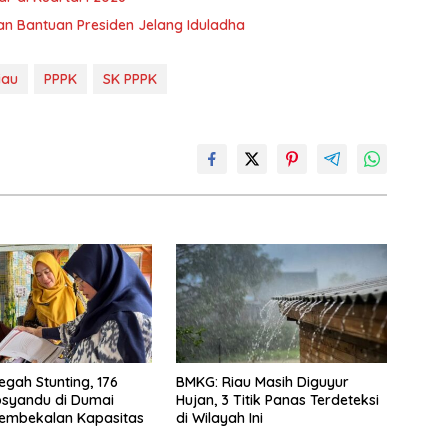
n Bantuan Presiden Jelang Iduladha
iau
PPPK
SK PPPK
egah Stunting, 176
BMKG: Riau Masih Diguyur
osyandu di Dumai
Hujan, 3 Titik Panas Terdeteksi
Pembekalan Kapasitas
di Wilayah Ini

Work to be completed:
Wherever a picture sits among the entries, drop it and set down every other part exactly.

Task answer:
n Bantuan Presiden Jelang Iduladha
iau
PPPK
SK PPPK
egah Stunting, 176
BMKG: Riau Masih Diguyur
osyandu di Dumai
Hujan, 3 Titik Panas Terdeteksi
Pembekalan Kapasitas
di Wilayah Ini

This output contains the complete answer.